Waitresses in restaurants call you, “Sweetie, honey and sugar.”
Teenagers say, “Yes ma’am and no ma’am, yes sir and no sir.”
They are proud to be a very red city and tell the newcomers, “Welcome to Myrtle Beach but leave your blue politics and woke ways where you came from. We don’t want them here.”
I’m sure those same sentiments are expressed in Star, Idaho, Celina, Texas, and Triana, Alabama.

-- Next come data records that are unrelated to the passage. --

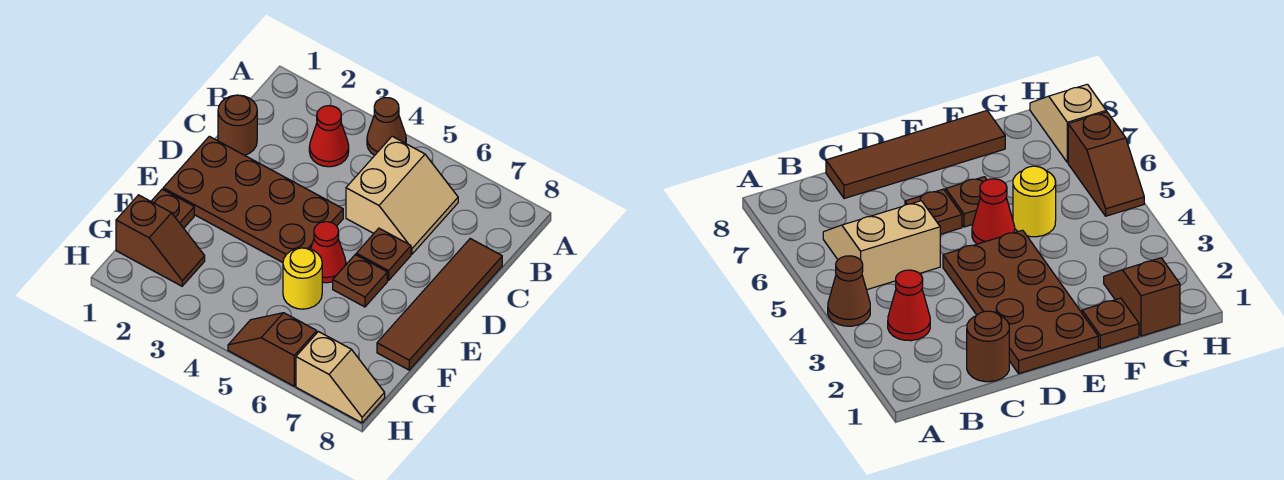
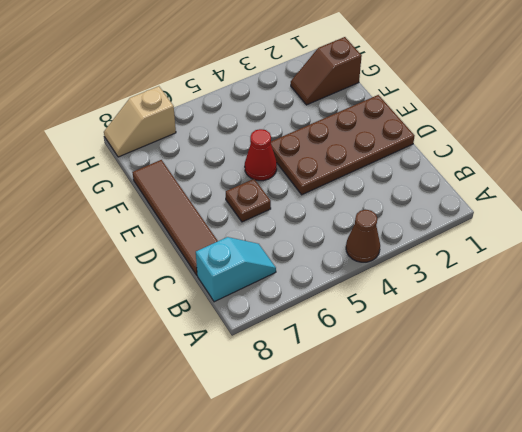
cyan slope B7:B8 level 1 top 8 -> none
none -> red cone B3 level 1
none -> tan slope B5:C6 level 1 top 5
none -> brown round brick C1 level 1

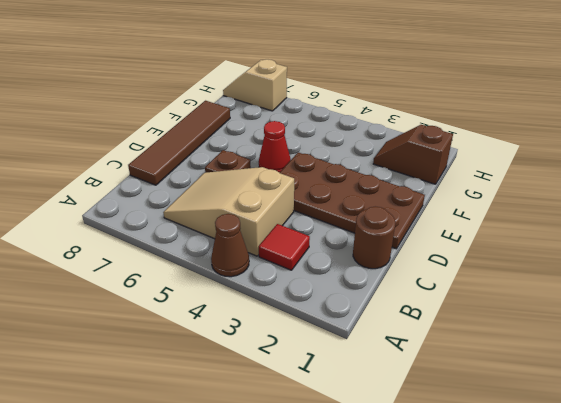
red tile B3 level 1 -> red cone B3 level 1
tan slope B4:C6 level 1 top 4 -> tan slope B5:C6 level 1 top 5
none -> brown plate E6 level 1
none -> brown plate F1 level 1
none -> yellow round brick F5 level 1

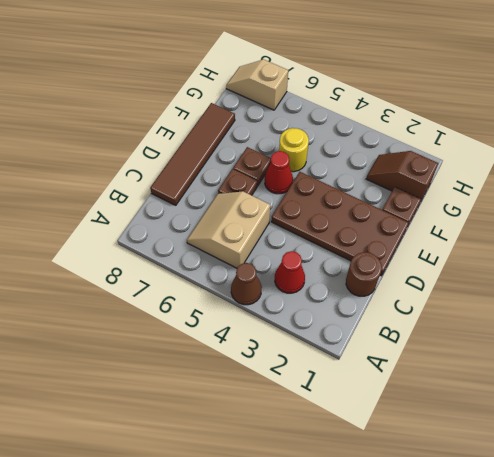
none -> brown slope H5:H6 level 1 top 6

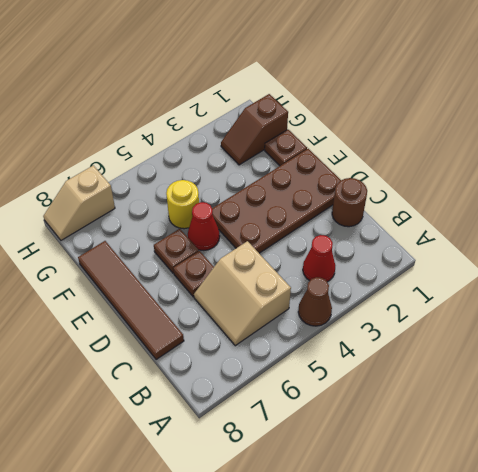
none -> brown slope H5:H6 level 1 top 6

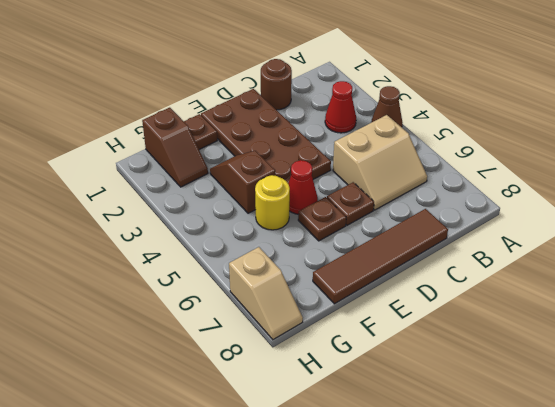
brown slope F3:F4 level 1 top 4 -> brown slope H5:H6 level 1 top 6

Myrtle Beach has over 75 golf courses, a Bass Pro Shop, Top Golf, two PGA Superstores, several Hooters, dozens of miniature golf courses, Cracker Barrel, and numerous Waffle Houses. But best of all, it has a Trump Superstore. My first visit there I luxuriated in all things Trump for well over an hour. They have shirts, pants, hats, kites, banners, bumper stickers, and everything you can imagine. You don’t have to worry about wading through a group of protesters to enter Trump World.

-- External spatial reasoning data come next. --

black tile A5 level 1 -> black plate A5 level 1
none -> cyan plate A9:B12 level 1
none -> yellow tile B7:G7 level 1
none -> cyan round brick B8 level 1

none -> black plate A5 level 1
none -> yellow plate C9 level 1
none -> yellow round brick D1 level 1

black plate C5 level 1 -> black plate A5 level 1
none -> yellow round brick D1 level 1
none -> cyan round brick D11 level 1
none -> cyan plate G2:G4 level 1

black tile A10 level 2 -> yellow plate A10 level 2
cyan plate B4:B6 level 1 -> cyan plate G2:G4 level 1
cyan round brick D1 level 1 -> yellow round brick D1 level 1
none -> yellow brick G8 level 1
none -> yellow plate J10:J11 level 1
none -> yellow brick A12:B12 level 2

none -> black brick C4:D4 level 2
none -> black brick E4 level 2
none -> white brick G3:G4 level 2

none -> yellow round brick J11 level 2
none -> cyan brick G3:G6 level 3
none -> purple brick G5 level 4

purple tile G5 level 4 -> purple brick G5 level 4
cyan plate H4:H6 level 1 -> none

Life is different in the South.
I’m sure you will say,”If you like it so much, why don’t you move there?”At our age, moving anywhere is out of the question. If I was just starting out, I would move there in a heartbeat.
But perhaps a little bit of Myrtle Beach can come here. The former Albertsons on the corner of Valencia Boulevard and The Old Road has been vacant for years. It would be an ideal location for our own Trump Superstore. We deserve it and it could become the new protest center for all of those who march endlessly at Valencia and McBean Parkway.